Some research has found that men consistently overestimate the sexism of other men. They engage in pluralistic ignorance, which is the assumption that their attitudes are in the minority when in fact, they’re in the majority. For example, a college student may feel pressured to binge drink because they perceive that everyone does, but in fact, a majority don’t. In the case of sexist attitudes, if a man assumes he’s surrounded by men who are more sexist than he is, he’s less likely to speak up when he witnesses sexist behaviour and more likely to stay silent. The result? Pluralistic ignorance gets reinforced.

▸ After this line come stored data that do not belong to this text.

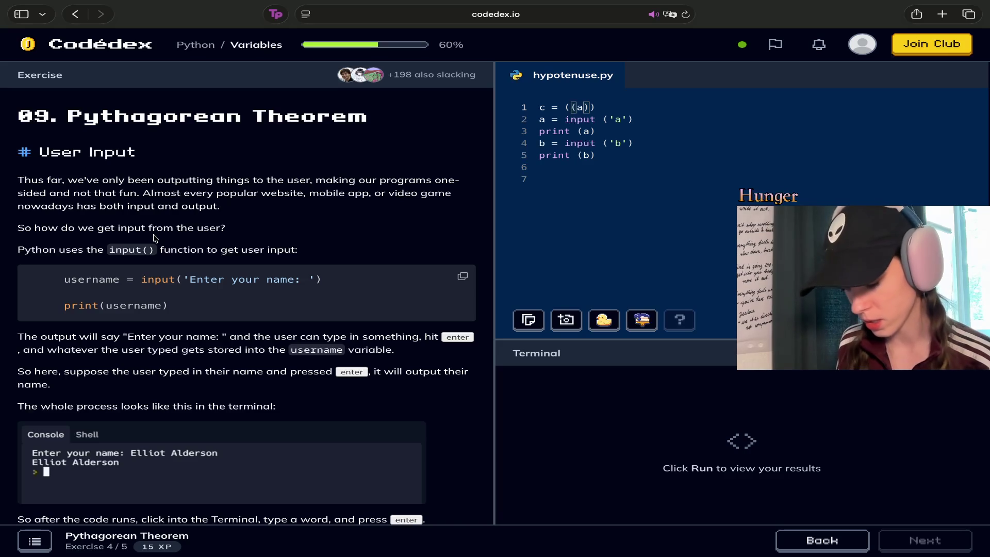
pyautogui.write('*')
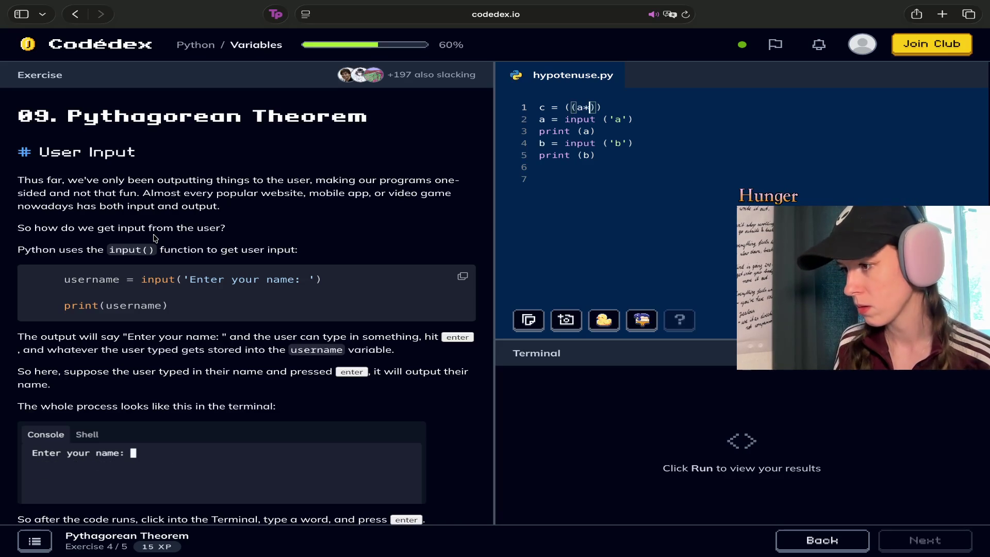
pyautogui.write('*2')
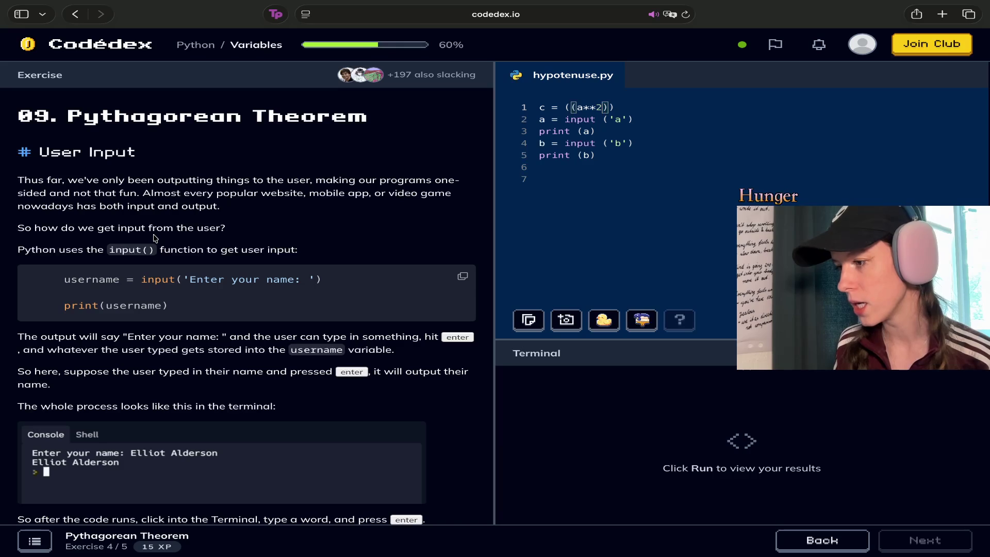
pyautogui.press('BackSpace')
pyautogui.press('BackSpace')
pyautogui.press('BackSpace')
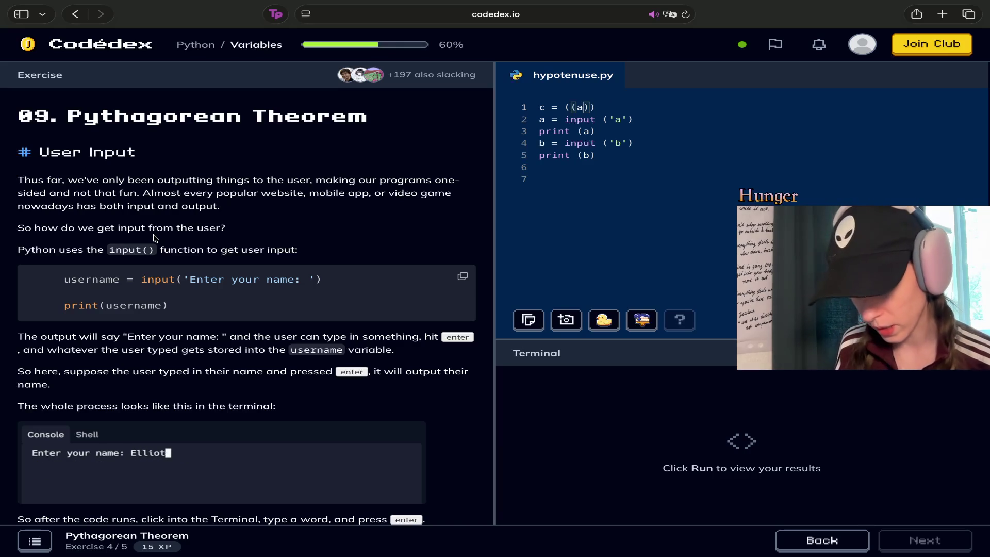
pyautogui.write('**')
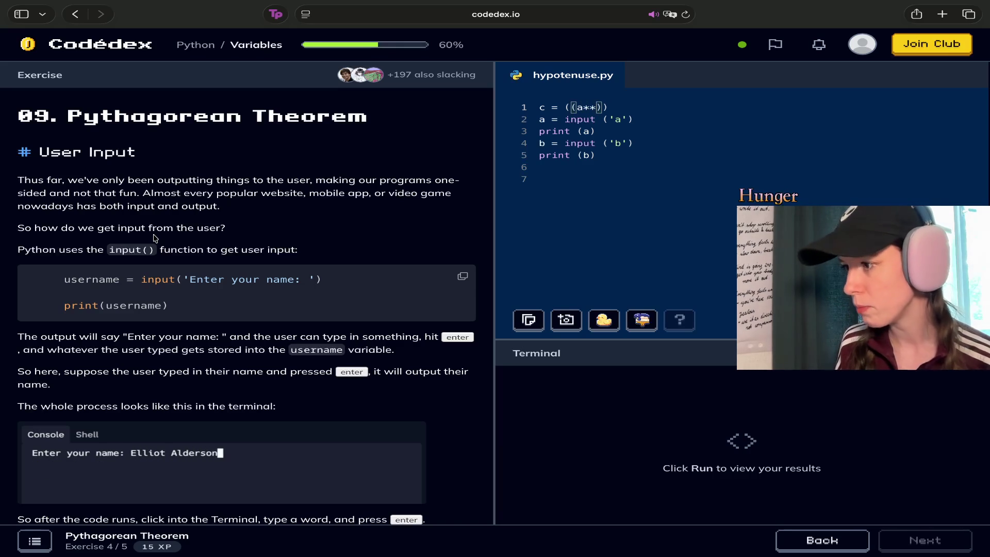
# Rewrite line 1 as c = ((a**2+b**2)**0.5).
pyautogui.press('super+BackSpace')
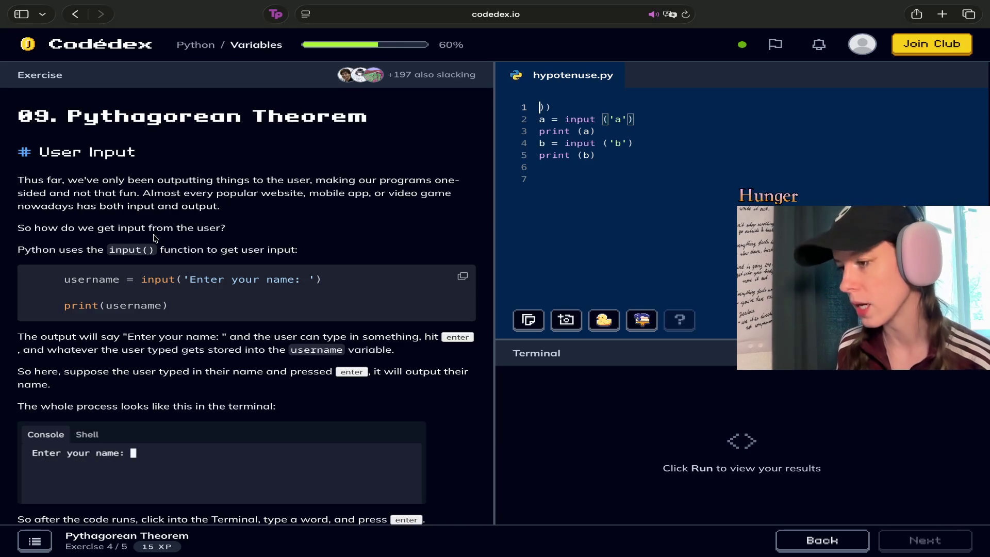
pyautogui.write('c=')
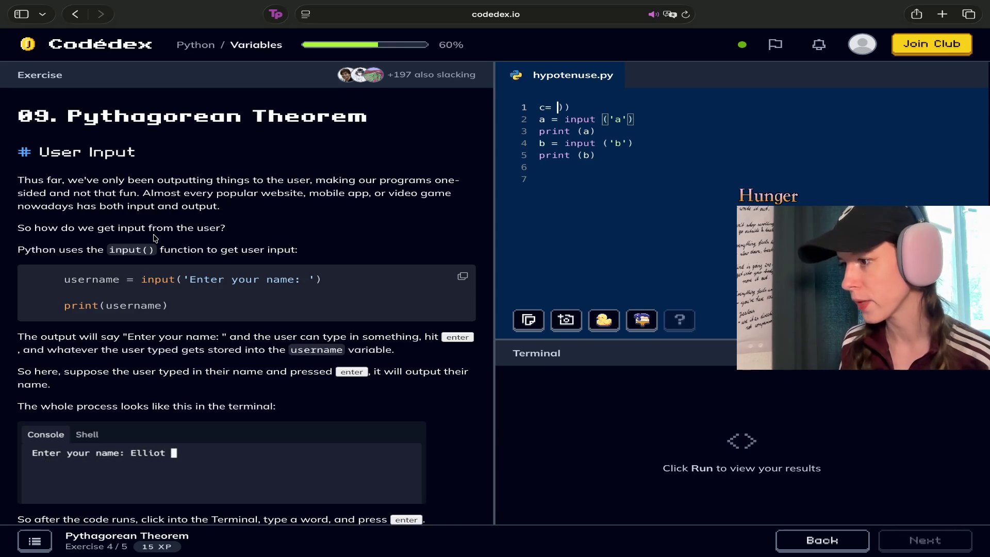
pyautogui.press('BackSpace')
pyautogui.press('BackSpace')
pyautogui.write('= ')
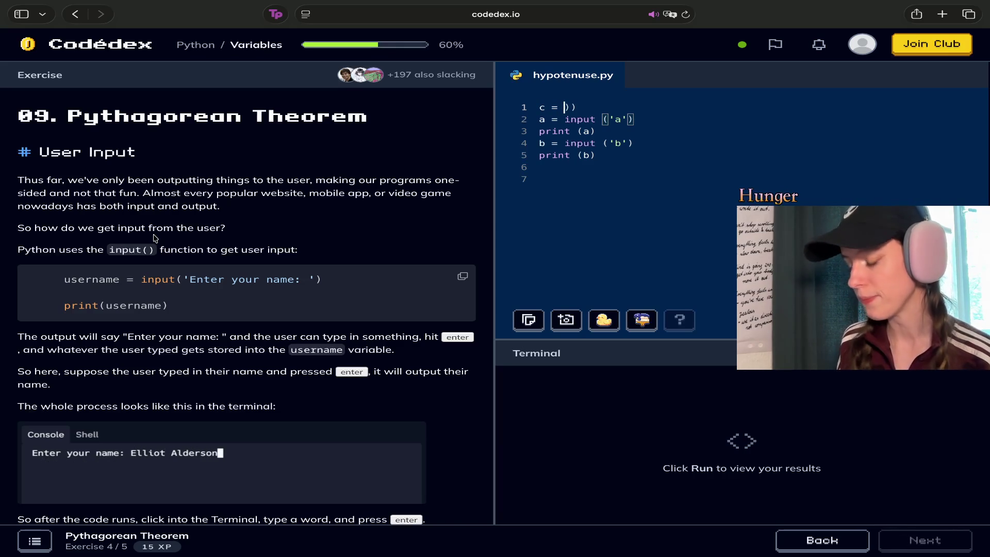
pyautogui.write('(')
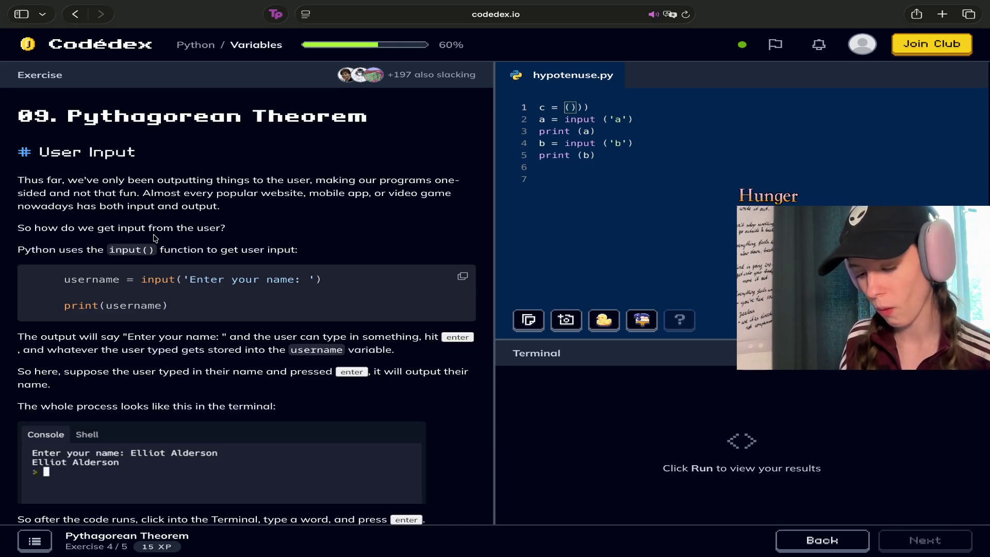
pyautogui.write('(')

Source: https://www.quickanddirtytips.com/health-fitness/mental-health/fight-toxic-masculinity?utm_source=sciam&utm_campaign=sciam

Speak out

Don’t remain silent in the face of toxic masculinity. When the conversation in your male group turns to “trying to get in her knickers” or the “tits on that” or the “persistence wears down the resistance”, or someone is told “don’t be a pussy” or “are you a queer?” that’s not a cue to look the other way.

Don’t let the toxicity spread. This is social conditioning; it is not just ‘the way men are’ – we need to get out of this kind of thinking. We are not born misogynists; we are not born homophobic; we are socialised from a young age as to what a man should and shouldn’t be and taught to reject the ‘other’. As we get older, part of our duty is to unpick these ideas passed down by our families and peer groups and start to question the ideas we have of what classifies as being a man.